OK i started working on this here: https://github.com/Aharoni-Lab/miniscope-io/tree/perf-streamdaq

it just seems like we have a sorta bad division of labor that's forcing a bit of inconsistency.

Here's how the SDCard.read method works:

Currently the stream_daq pipeline is like:

So basically what needs to happen is

but there's enough magic happening in the middle that i can't quite get it working right now.

there should basically be only one additional process, and all it should be doing is grabbing the bitstream from the device and shoving it in as large of a queue as can fit in memory so that we don't lose any buffers from the device. the rest doesn't really benefit from multiprocessing (transferring data between processes is expensive).

in fact since each of the buffers have a very small max size, and the last step in the pipeline is the limiting step, every other step will hang on the put and get calls, which probably explains the large number of missed buffers here: aka the current design makes it so that we not only can only process at 1/3 realtime, but we can only acquire from the device at 1/3 realtime.

t-sasatani commented 2 months ago

Thanks for looking into this! I'm starting to recall how this worked as well.

t-sasatani commented 2 months ago

My bad, I should have made a branch from main for the commit I just made and merged a962855. I merged anyways but pls feel free to just revert it.

sneakers-the-rat commented 2 months ago

We can't always expect a complete metadata header in our project.

Hell yes!!!! Lets make something robust and nimble. I definitely appreciate how careful the current code is. Lets try and refine the transmission process with the right balance of robustness on the transmission and reception side.

This test data is around the speed where the analog processing circuit starts showing errors so I think both causes are contributing to the corruption.

Also hell yes!!! Lets try and isolate each of the sources of problems by making each robust, independently tested and optimized!
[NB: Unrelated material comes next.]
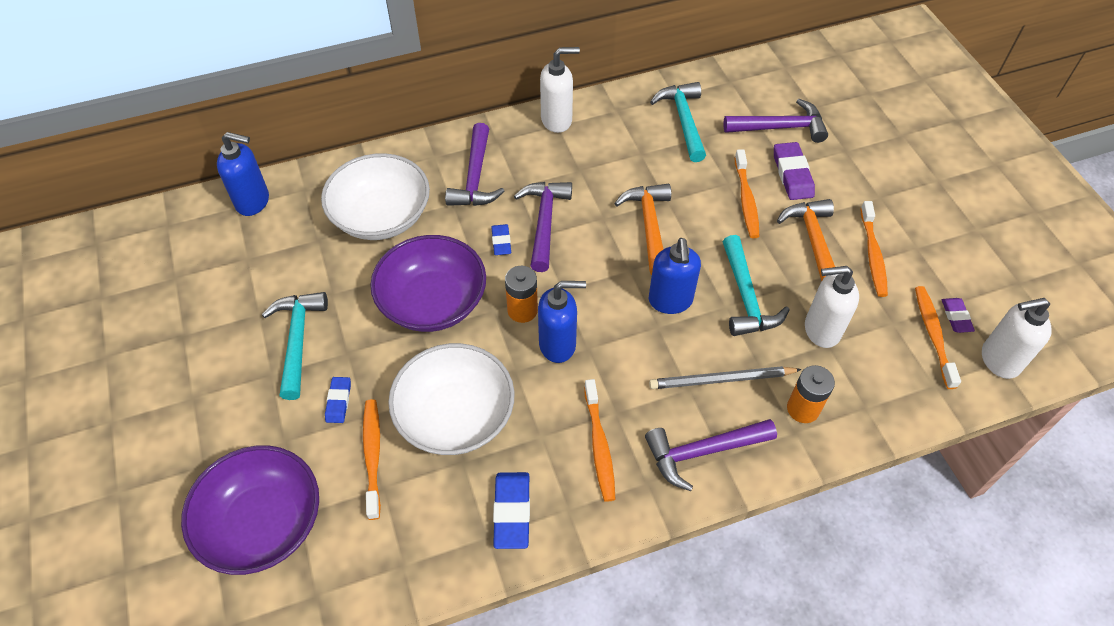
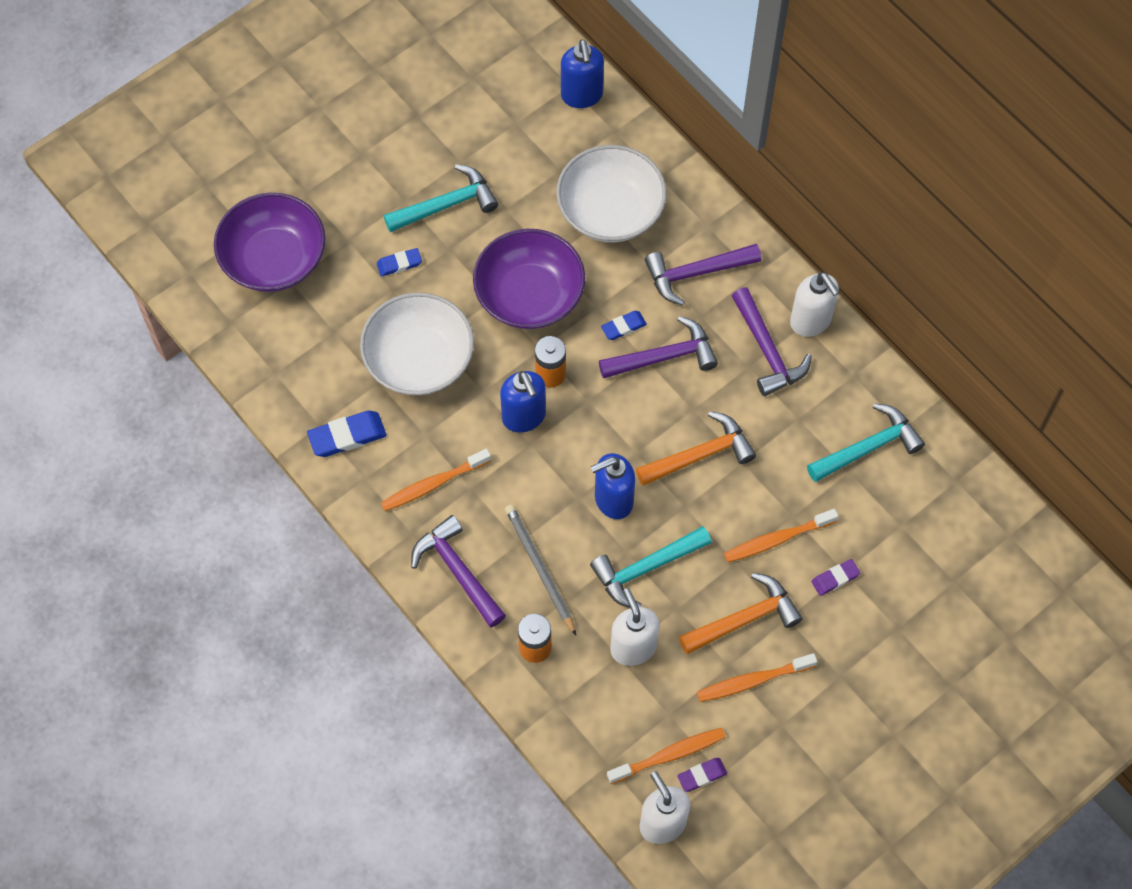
camera: 70 degrees right, 10 degrees up
(372, 456) = (358, 312): orange toothbrush -> none
(780, 127) = (903, 551): purple hammer -> purple hammer (767, 350)
(792, 174) = (835, 578): purple eraser -> purple eraser, size x0.61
phildong commented 2 months ago

Just throwing in whatever I can remember on this when I was working on the codebase:

  1. I remember there was no reason buffer_to_frame and format_frame should be two separate process/function call and marked it as future refactoring task in my head which never happened :), so yeah totally agree with @sneakers-the-rat some merging should be happening here.
  2. The only reason I added in all the Bits BitArray stuff is because when I was working on this, in some version of the image sensor MCU firmware, the bit order within every single 32-bit word is reversed (like LSB but at word level). And I just couldn't figure out an easy way to do it with native python/numpy. However this seems no longer true according to https://github.com/Aharoni-Lab/miniscope-io/pull/17. If that's the case, I believe we can refactor and completely take out the dependency on bitarray.

It's been a while and I barely remember any details, but let me know what I can help and I can dig in!

t-sasatani commented 2 months ago

I was playing around with the branch @sneakers-the-rat left and updated the handling around bits/bytes. Now, it passes tests and takes about 2 seconds to process a 5-second video frame on my PC, which is acceptable.

t-sasatani commented 2 months ago

@sneakers-the-rat Do we already want to start a PR from this branch, or do you want to add something soon?

t-sasatani commented 2 months ago

Actually, I'll just start one later because we need this update soon even if it's not perfect.